YOUR GOAL
The response must be a precise copy of the records that follow.

Transcribed page contents
+===+

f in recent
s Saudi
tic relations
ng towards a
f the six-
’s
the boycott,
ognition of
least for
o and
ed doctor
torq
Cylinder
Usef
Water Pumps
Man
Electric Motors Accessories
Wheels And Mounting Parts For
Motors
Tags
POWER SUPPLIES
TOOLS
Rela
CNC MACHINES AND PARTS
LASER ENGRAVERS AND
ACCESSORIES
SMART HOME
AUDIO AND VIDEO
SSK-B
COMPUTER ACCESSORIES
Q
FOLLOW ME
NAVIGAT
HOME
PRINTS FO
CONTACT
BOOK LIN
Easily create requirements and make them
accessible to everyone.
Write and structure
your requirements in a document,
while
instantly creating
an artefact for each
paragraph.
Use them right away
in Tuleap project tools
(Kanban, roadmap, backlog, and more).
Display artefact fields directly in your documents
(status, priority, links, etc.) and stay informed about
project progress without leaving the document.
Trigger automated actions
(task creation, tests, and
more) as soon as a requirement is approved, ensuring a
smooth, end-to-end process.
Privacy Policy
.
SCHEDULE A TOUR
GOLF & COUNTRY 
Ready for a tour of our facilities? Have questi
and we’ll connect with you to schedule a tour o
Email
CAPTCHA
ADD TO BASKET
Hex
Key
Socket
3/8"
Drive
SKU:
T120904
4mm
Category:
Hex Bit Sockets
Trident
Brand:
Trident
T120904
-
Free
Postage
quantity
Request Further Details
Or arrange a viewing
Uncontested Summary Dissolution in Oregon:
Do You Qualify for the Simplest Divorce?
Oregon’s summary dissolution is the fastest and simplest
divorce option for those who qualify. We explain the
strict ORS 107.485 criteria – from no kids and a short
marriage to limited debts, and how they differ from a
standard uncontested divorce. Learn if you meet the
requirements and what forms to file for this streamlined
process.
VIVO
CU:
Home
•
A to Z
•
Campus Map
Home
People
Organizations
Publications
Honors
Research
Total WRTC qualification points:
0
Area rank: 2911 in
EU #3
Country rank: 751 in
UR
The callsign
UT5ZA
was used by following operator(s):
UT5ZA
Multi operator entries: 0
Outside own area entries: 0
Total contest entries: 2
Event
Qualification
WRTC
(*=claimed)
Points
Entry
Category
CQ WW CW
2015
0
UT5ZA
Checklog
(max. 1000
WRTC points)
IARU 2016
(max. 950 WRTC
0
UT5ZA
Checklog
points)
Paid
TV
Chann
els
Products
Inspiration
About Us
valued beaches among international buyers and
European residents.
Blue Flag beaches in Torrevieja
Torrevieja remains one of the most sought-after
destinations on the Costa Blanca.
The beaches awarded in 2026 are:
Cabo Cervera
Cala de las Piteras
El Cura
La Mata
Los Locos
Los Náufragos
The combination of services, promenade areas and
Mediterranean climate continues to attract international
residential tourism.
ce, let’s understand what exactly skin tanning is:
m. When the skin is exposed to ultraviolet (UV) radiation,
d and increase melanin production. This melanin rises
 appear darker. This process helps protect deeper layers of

+===+

REPLY TO THE TASK
f in recent
s Saudi
tic relations
ng towards a
f the six-
’s
the boycott,
ognition of
least for
o and
ed doctor
torq
Cylinder
Usef
Water Pumps
Man
Electric Motors Accessories
Wheels And Mounting Parts For
Motors
Tags
POWER SUPPLIES
TOOLS
Rela
CNC MACHINES AND PARTS
LASER ENGRAVERS AND
ACCESSORIES
SMART HOME
AUDIO AND VIDEO
SSK-B
COMPUTER ACCESSORIES
Q
FOLLOW ME
NAVIGAT
HOME
PRINTS FO
CONTACT
BOOK LIN
Easily create requirements and make them
accessible to everyone.
Write and structure
your requirements in a document,
while
instantly creating
an artefact for each
paragraph.
Use them right away
in Tuleap project tools
(Kanban, roadmap, backlog, and more).
Display artefact fields directly in your documents
(status, priority, links, etc.) and stay informed about
project progress without leaving the document.
Trigger automated actions
(task creation, tests, and
more) as soon as a requirement is approved, ensuring a
smooth, end-to-end process.
Privacy Policy
.
SCHEDULE A TOUR
GOLF & COUNTRY 
Ready for a tour of our facilities? Have questi
and we’ll connect with you to schedule a tour o
Email
CAPTCHA
ADD TO BASKET
Hex
Key
Socket
3/8"
Drive
SKU:
T120904
4mm
Category:
Hex Bit Sockets
Trident
Brand:
Trident
T120904
-
Free
Postage
quantity
Request Further Details
Or arrange a viewing
Uncontested Summary Dissolution in Oregon:
Do You Qualify for the Simplest Divorce?
Oregon’s summary dissolution is the fastest and simplest
divorce option for those who qualify. We explain the
strict ORS 107.485 criteria – from no kids and a short
marriage to limited debts, and how they differ from a
standard uncontested divorce. Learn if you meet the
requirements and what forms to file for this streamlined
process.
VIVO
CU:
Home
•
A to Z
•
Campus Map
Home
People
Organizations
Publications
Honors
Research
Total WRTC qualification points:
0
Area rank: 2911 in
EU #3
Country rank: 751 in
UR
The callsign
UT5ZA
was used by following operator(s):
UT5ZA
Multi operator entries: 0
Outside own area entries: 0
Total contest entries: 2
Event
Qualification
WRTC
(*=claimed)
Points
Entry
Category
CQ WW CW
2015
0
UT5ZA
Checklog
(max. 1000
WRTC points)
IARU 2016
(max. 950 WRTC
0
UT5ZA
Checklog
points)
Paid
TV
Chann
els
Products
Inspiration
About Us
valued beaches among international buyers and
European residents.
Blue Flag beaches in Torrevieja
Torrevieja remains one of the most sought-after
destinations on the Costa Blanca.
The beaches awarded in 2026 are:
Cabo Cervera
Cala de las Piteras
El Cura
La Mata
Los Locos
Los Náufragos
The combination of services, promenade areas and
Mediterranean climate continues to attract international
residential tourism.
ce, let’s understand what exactly skin tanning is:
m. When the skin is exposed to ultraviolet (UV) radiation,
d and increase melanin production. This melanin rises
 appear darker. This process helps protect deeper layers of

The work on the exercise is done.